Suicide d'une employée de Tati : l'ancienne directrice du magasin condamnée pour harcèlement moral

MEHDI FEDOUACH / AFP

En 2012, France Javelle avait mis fin à ses jours en laissant des lettres accablant sa responsable. Celle-ci a été condamnée à un an de prison avec sursis.

Le procureur n’avait requis “que” 6 mois de prison avec sursis. La justice a finalement condamné Catherine C., ancienne directrice du magasin Tati de Barbès, à Paris, à un an de prison avec sursis pour harcèlement moral.

Tout est matière à me détruire. Je suis tout et rien. On m’humilie. C’est une descente aux enfers chaque jour (France Javelle)

L’une de ses salariées, France Javelle, qui travaillait pour l’enseigne depuis 25 ans, avait mis fin à ses jours en janvier 2012, laissant derrière elle des lettres accablant sa supérieure. “Tout est matière à me détruire. Je suis tout et rien. On m’humilie. C’est une descente aux enfers chaque jour”, écrivait-elle.

Ce mercredi 11 juillet, le tribunal a considéré que “les éléments établissant la culpabilité de Mme C. étaient nombreux, précis et concordants” et a justifié la peine par “la gravité des faits” de harcèlement qui ont eu pour “conséquence le long dépérissement de Mme Javelle… et son suicide”.

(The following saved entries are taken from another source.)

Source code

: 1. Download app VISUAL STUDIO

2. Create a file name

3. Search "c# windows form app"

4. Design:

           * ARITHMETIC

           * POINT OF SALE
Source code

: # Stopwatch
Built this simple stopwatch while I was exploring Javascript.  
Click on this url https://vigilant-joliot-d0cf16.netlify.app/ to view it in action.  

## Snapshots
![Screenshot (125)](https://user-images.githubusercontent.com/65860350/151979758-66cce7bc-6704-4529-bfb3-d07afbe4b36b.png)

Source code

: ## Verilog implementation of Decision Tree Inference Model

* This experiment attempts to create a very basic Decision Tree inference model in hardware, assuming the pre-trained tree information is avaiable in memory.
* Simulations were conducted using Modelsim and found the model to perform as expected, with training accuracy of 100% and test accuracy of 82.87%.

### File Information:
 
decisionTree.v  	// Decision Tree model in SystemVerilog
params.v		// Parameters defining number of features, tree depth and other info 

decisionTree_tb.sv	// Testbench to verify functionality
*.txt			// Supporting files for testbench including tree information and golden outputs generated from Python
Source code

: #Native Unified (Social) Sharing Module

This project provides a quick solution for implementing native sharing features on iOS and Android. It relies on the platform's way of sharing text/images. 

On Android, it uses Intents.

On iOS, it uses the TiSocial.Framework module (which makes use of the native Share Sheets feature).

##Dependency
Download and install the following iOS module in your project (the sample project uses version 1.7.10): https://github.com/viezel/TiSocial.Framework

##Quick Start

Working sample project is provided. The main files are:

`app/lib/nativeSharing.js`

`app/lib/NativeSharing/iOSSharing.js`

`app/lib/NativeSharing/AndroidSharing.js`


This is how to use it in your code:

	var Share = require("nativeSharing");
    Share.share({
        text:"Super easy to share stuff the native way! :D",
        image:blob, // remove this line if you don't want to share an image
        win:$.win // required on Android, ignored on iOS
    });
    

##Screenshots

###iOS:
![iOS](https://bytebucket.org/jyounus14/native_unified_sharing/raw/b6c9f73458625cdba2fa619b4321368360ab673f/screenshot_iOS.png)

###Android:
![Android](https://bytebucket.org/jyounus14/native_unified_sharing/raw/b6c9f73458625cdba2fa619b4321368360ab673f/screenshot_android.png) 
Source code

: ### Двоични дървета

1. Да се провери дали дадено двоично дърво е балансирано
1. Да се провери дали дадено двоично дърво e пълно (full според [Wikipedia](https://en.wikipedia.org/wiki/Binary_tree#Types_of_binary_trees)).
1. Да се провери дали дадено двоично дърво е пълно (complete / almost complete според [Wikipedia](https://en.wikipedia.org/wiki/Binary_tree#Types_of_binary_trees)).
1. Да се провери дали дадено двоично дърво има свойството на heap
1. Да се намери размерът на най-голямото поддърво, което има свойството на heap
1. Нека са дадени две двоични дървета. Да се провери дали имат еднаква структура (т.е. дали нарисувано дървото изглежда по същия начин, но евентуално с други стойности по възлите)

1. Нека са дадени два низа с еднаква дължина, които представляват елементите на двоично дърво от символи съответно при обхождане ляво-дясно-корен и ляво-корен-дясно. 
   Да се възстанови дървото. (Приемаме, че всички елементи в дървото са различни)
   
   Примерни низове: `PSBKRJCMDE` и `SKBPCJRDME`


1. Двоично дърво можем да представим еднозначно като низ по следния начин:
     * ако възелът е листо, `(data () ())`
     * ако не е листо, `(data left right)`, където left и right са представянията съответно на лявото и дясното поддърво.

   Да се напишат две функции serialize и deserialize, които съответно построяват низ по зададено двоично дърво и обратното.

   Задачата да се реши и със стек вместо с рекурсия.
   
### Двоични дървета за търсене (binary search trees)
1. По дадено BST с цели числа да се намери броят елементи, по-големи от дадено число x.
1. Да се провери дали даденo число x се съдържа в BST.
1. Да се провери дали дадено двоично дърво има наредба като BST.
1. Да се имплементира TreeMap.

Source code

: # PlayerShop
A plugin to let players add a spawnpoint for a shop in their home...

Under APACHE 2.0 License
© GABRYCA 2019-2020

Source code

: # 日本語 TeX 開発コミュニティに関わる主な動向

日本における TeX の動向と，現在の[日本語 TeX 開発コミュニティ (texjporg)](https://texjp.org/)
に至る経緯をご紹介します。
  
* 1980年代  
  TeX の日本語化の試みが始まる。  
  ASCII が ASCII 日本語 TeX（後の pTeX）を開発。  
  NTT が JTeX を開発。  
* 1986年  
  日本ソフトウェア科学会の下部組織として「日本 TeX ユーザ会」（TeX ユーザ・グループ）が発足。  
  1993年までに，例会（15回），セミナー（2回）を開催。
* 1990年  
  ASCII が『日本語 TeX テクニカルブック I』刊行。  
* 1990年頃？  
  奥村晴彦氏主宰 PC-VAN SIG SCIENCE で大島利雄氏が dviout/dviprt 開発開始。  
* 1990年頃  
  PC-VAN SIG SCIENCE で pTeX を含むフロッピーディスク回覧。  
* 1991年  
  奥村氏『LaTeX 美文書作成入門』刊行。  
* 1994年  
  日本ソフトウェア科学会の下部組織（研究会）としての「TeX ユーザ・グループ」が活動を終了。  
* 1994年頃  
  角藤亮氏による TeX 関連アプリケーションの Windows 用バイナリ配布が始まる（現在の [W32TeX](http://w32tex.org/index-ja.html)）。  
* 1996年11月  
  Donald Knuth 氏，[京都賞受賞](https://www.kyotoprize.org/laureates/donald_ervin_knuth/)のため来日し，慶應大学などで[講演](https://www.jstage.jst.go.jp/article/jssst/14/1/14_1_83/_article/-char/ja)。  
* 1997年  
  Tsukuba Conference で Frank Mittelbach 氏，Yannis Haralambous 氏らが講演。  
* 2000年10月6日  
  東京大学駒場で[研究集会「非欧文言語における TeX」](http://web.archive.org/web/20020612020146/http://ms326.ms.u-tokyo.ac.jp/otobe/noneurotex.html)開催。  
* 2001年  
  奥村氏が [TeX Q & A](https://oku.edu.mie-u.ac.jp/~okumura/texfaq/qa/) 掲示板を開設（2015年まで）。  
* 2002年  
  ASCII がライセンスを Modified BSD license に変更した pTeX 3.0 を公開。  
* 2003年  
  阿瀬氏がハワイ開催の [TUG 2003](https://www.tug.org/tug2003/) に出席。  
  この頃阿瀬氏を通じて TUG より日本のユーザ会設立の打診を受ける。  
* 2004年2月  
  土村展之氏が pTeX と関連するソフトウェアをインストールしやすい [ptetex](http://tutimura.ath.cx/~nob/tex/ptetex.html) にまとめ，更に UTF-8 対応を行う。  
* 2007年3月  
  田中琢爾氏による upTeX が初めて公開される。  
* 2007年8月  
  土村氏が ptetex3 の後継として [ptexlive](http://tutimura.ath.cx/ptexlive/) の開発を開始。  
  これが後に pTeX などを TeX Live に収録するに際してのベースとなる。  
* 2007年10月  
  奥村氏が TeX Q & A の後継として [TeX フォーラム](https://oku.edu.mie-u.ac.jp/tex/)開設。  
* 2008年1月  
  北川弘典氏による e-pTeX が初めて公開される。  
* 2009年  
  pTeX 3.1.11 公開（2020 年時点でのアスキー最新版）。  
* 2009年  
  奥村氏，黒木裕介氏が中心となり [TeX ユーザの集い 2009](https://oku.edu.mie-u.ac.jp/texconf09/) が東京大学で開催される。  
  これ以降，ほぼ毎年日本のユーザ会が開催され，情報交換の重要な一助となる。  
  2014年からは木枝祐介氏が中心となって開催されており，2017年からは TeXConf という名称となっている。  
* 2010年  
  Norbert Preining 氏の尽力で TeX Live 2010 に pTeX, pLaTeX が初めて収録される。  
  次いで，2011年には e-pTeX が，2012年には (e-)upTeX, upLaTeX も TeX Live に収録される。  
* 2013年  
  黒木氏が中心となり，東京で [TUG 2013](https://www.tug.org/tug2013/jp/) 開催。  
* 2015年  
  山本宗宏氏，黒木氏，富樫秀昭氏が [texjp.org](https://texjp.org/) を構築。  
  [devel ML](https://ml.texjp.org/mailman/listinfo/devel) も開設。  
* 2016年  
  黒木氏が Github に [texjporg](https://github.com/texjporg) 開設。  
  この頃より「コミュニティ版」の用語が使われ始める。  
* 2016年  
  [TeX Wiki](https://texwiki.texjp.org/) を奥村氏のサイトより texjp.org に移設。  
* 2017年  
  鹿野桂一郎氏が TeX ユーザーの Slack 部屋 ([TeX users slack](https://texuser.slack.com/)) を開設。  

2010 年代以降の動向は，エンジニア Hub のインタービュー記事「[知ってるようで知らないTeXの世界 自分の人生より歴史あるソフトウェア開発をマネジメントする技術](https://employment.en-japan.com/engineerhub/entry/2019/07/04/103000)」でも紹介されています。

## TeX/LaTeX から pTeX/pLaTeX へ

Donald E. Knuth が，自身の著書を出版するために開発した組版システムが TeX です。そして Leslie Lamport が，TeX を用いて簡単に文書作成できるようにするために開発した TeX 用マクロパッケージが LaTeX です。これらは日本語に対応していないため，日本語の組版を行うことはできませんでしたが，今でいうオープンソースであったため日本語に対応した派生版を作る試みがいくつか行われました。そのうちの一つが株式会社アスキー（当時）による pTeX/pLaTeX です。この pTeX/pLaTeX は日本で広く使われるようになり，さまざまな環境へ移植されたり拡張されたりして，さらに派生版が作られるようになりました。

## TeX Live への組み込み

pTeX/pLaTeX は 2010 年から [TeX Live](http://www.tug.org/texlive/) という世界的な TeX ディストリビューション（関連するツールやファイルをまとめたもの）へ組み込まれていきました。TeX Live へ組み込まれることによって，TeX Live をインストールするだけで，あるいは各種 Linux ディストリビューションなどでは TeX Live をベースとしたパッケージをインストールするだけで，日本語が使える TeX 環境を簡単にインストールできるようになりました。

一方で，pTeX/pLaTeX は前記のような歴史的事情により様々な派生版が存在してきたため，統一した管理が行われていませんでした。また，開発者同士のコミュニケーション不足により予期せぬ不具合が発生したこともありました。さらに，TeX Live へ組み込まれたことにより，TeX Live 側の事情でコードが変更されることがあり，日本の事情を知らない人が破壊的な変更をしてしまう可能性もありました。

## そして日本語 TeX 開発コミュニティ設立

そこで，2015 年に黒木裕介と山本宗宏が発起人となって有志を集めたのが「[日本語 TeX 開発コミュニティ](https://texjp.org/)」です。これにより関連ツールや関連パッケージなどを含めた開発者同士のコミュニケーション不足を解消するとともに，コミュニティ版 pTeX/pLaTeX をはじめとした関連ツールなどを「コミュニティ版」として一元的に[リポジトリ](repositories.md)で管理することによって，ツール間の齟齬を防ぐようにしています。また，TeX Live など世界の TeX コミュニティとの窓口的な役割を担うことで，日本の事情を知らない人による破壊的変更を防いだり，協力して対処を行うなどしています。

Une lettre évoquant 15 mois d’humiliations au travail

Sur le lit de France Javelle avait été retrouvé un tract syndical de 2008 intitulé “une scie pour diriger Tati Barbès” dénonçant la brutalité de la nouvelle directrice, et trois lettres manuscrites, noircies de quinze mois de souffrances et d’humiliations au travail.

L’inspection du travail, après avoir “entendu 51 personnes” sur les quelques 250 salariés du magasin à l’époque, avait conclu que c’étaient bien “l’attitude et les paroles de sa directrice” qui avaient “fait sombrer France Javelle dans une situation dépressive”. Et dressé d’une manière générale un bilan sévère de “l’absence de la prise en compte du risque psychosocial” chez Tati.

Un  “soulagement” pour la fille de France Javelle

Présente lors de l’audience, la fille de France Javelle a dit son “soulagement après six ans d’attente”, satisfaite d’une décision qui “condamne la directrice et qui parle aussi de la responsabilité de l’entreprise”. Cette dernière recevra par ailleurs 30.000 euros de dommages ainsi que 10.000 pour son fils. Quant au beau-fils de France Javelle, celui-ci bénéficiera de 10.000 euros. La justice a également accordé 2.000 euros à chacun au titre des frais de justice.

L’accusée, qui n’a cessé de parler de “calomnies”, se retranchant derrière les cadences infernales imposées par la direction de la marque au vichy rose et blanc, dans un contexte de concurrence tendue, était quant à elle absente lors du délibéré. Son conseil n’a pas dit si elle envisageait de faire appel de sa condamnation.